Putin went on to argue Ukrainians do not exist as a people distinct from Russians — a denial of cultural identity by an invading world power that is a prerequisite for ethnic cleansing or even genocide, experts have argued. The International Criminal Court issued an arrest warrant for Putin for the alleged war crime of removing thousands of children from Ukraine into Russia. Other international organizations and Ukraine have labeled scores of other Russian actions as war crimes. 

Referring to western Ukraine, Putin said in the interview that Russia “regained this historical lands after the victory in the Great Patriotic War, as we call World War II,” and made the ahistorical and false case that Ukraine's ethnic identity was invented by USSR leader Josef Stalin.

The war in Ukraine has left hundreds of thousands dead, according to Western officials, and cities in the country’s east hollowed out by bombardment and evacuations. The United Nations reported in December that over 10,000 civilians have been killed. The largest European war since World War II has seen the utilization of both new technologies and trench warfarereminiscent of the bloody battles of World War I over a century ago.

U.S. lawmakers are rushing to get Ukraine military and humanitarian aid that Zelenskyy and military leaders there say is desperately needed as Russia continues to outman and outgun Ukrainian forces. The Democratic-controlled Senate passed the $93.5 billion aid package, $60 billion of which will go towards Ukraine’s war effort, on Monday night. It now faces a perilous vote in the Republican-controlled House, where Speaker Mike Johnson, R-La., has set low expectations for its immediate passage, if ever. The factions of the Republican party that oppose Ukraine aid are much more vocal and influential in the House than in the Senate.

Trump opposed the aid deal, arguing in a social media post over the weekend that “NO MONEY IN THE FORM OF FOREIGN AID SHOULD BE GIVEN TO ANY COUNTRY UNLESS IT IS DONE AS A LOAN, NOT JUST A GIVEAWAY.”

“I call the speaker to let the full House speak his mind and not allow a minority of the most extreme voices in the House to block this bill even from being voted on,” Biden said on Tuesday, noting it would likely have enough bipartisan support to pass if Johnson scheduled a vote. “This bipartisan bill sends a clear message to the Ukrainians, and to our partners, and to our allies around the world, America can't be trusted. America can be relied upon.”

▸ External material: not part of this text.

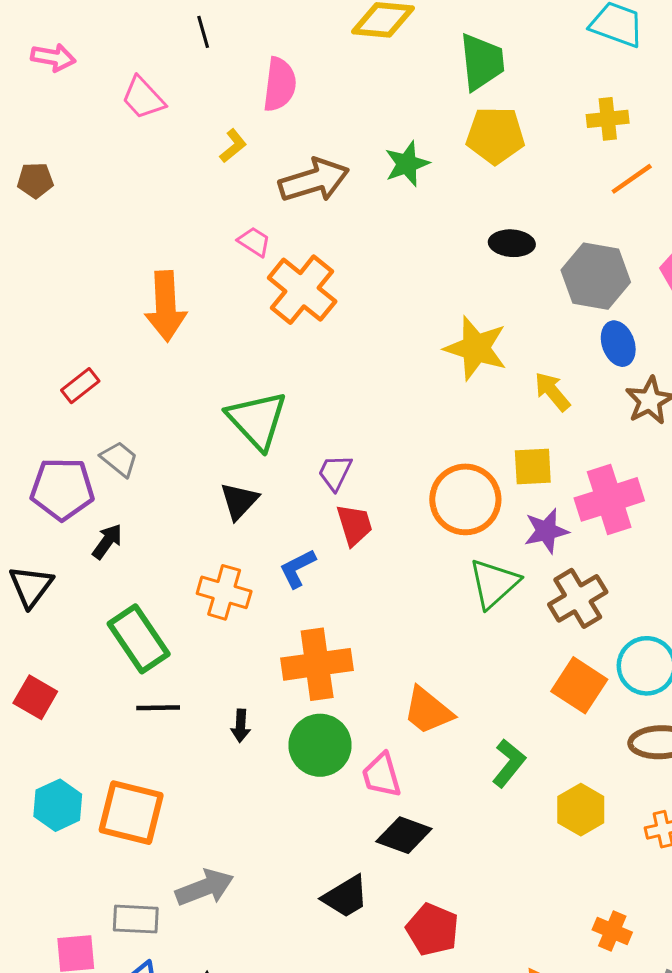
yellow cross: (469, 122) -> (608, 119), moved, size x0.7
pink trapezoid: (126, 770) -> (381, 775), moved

Scholz, the German chancellor whose country provides the second-most aid to Ukraine after the U.S., recently told German weekly Die Zeit that the country couldn’t fill any gap on its own if “the U.S.A. ceased to be a supporter.” The European Union, which shares some overlap with NATO, recently agreed to send $54 billion in economic aid to Ukraine.

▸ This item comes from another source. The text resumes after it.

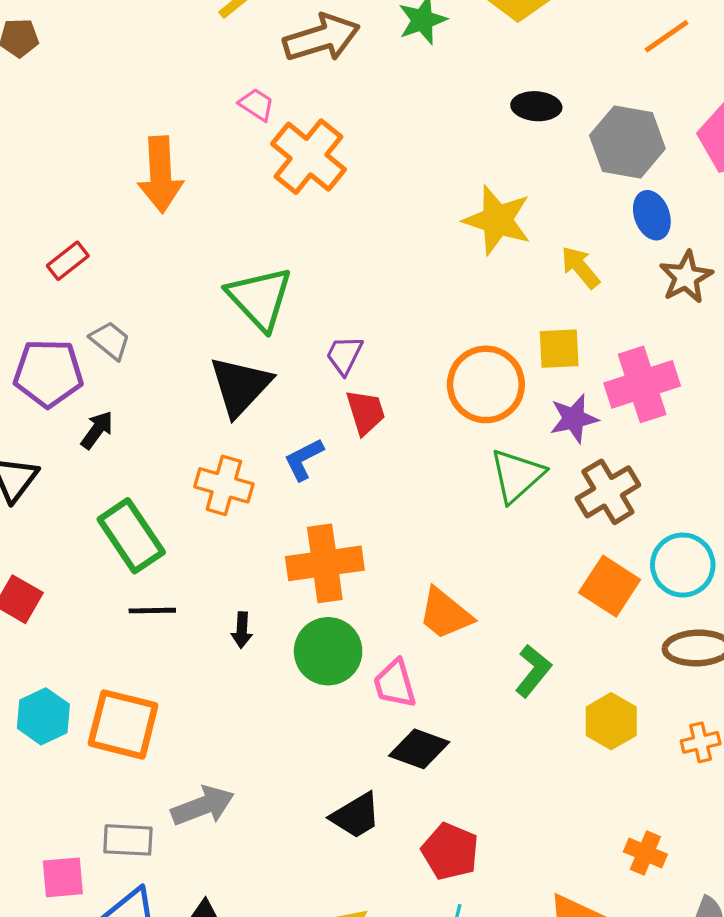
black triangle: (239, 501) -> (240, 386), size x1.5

Last May, Scholz openly endorsed Biden for reelection.

On Tuesday, Russian officials said they placed Kaja Kallas, the prime minister of NATO member Estonia, on a wanted list along with two other top Estonian officials. Their crime: removing Soviet-era World War II monuments in their country since the war in Ukraine began. Other NATO countries, including states formerly controlled by Russia like Poland, Latvia and Lithuania, have done the same.

It's the first time the Russian Interior Ministry has put a foreign leader on a wanted list, according to the Associated Press. U.S. Senator Lindsey Graham, R-S.C., a longtime Russia hawk who ultimately voted against the foreign aid bill after Trump’s encouragement, was also on the list.

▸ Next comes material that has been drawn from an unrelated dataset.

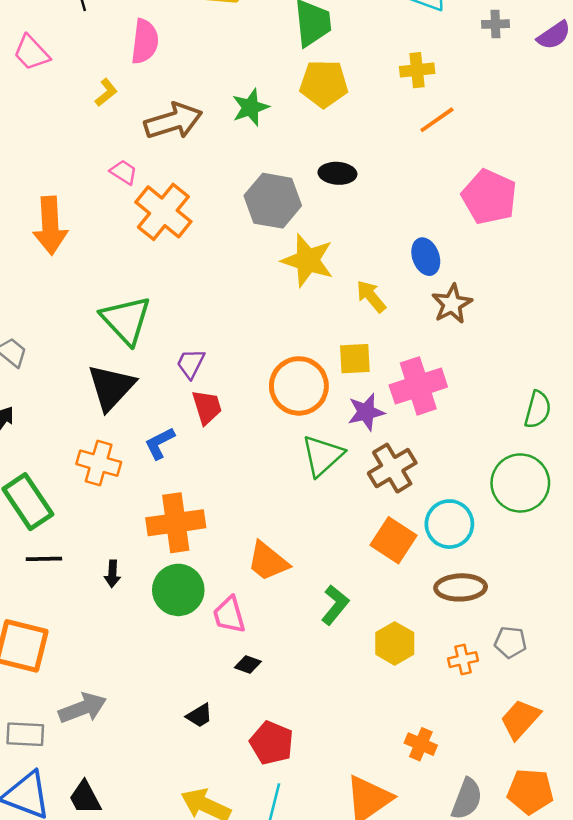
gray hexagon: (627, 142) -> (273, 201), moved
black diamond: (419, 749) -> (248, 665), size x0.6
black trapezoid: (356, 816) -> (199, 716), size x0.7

Sweden is on the path to become NATO’s 32nd member and Finland joined the alliance last April after both countries ditched their long-held positions of military nonalignment in the wake of the invasion of Ukraine. Ukraine itself aspires to be a NATO member, but — while Biden, Stoltenberg and others have said it should eventually join the alliance — western leaders have said its ascension will have to wait until after the war so as to not obligate the U.S. and other NATO countries to enter the current ground war with Russia.

“Our country can definitely become one of the global security donors and one of the strongest members of NATO,” Zelenskyy said in December. “We are working for this.”

The Associated Press contributed to this story.